We can now solve this system using solve\_ivp and plot the results:

sol = solve_ivp(SIR,[0,14],[762,1,0],t_eval=np.arange(0,14.2,0.2))

fig = plt.figure(figsize=(12,4))
plt.plot(sol.t,sol.y[0])
plt.plot(sol.t,sol.y[1])
plt.plot(sol.t,sol.y[2])
plt.plot(np.arange(0,15),data,"k*:")
plt.grid("True")
plt.legend(["Susceptible","Infected","Removed","Original Data"])

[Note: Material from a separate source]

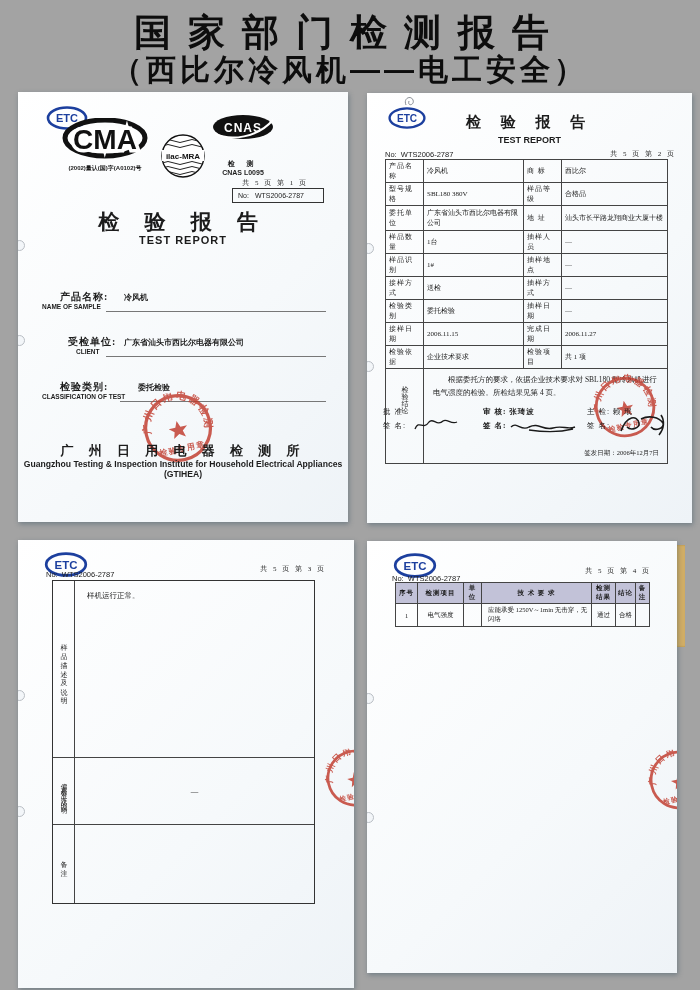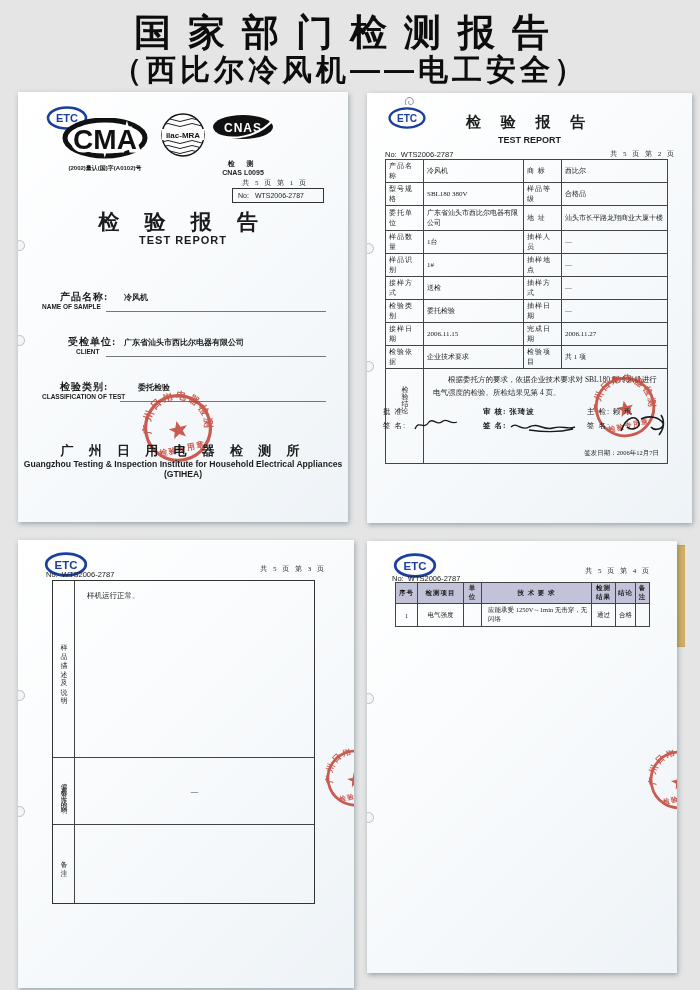"国家部门检测报告" .canvas { background: #e5e5e5 -> #a3a3a3 }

Note that we have used the t_eval argument in our call to solve_ivp which allows us to exactly specify the points at which the solution will be given. This will allow us to align points in the computed values of $$I$$ with the original data.

The output is this plot:

There is a nicer plot, with more attention paid to setup and colours, here. This use of scipy to solve the SIR equations uses the odeint tool. This works perfectly well, but I believe it is being deprecated in favour of solve_ivp.

### Fitting the data

To find values $$\beta$$ and $$\gamma$$ with a better fit to the data, we start by defining a function which gives the sum of squared differences between the data points, and the corresponding values of $$I$$. The problem will then be minimize that function.

def sumsq(p):
beta, gamma = p
def SIR(t,y):
S = y[0]
I = y[1]
R = y[2]
return([-beta*S*I, beta*S*I-gamma*I, gamma*I])
sol = solve_ivp(SIR,[0,14],[762,1,0],t_eval=np.arange(0,14.2,0.2))
return(sum((sol.y[1][::5]-data)**2))

As you see, we have just wrapped the SIR definition and its solution inside a calling function whose variables are the parameters of the SIR equations.

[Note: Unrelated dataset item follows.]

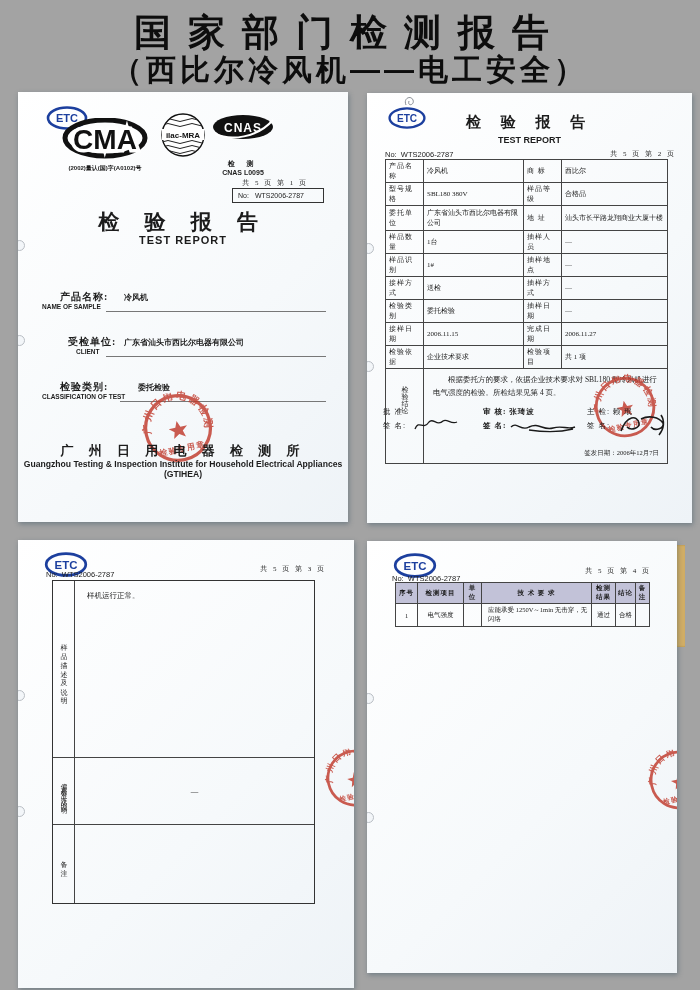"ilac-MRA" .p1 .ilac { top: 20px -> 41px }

To minimize this function we need to import another python function first:

from scipy.optimize import minimize

msol.x

with output:

array([0.00218035, 0.44553886])

To see if this does provide a better fit, we can simply run the solver with these values, and plot them, as we did at the beginning:

beta,gamma = msol.x
def SIR(t,y):
S = y[0]
I = y[1]
R = y[2]
return([-beta*S*I, beta*S*I-gamma*I, gamma*I])
sol = solve_ivp(SIR,[0,14],[762,1,0],t_eval=np.arange(0,14.2,0.2))
fig = plt.figure(figsize=(10,4))
plt.plot(sol.t,sol.y[0],"b-")
plt.plot(sol.t,sol.y[1],"r-")
plt.plot(sol.t,sol.y[2],"g-")
plt.plot(np.arange(0,15),data,"k*:")
plt.legend(["Susceptible","Infected","Removed","Original Data"])

with output:

and as you see, a remarkably close fit!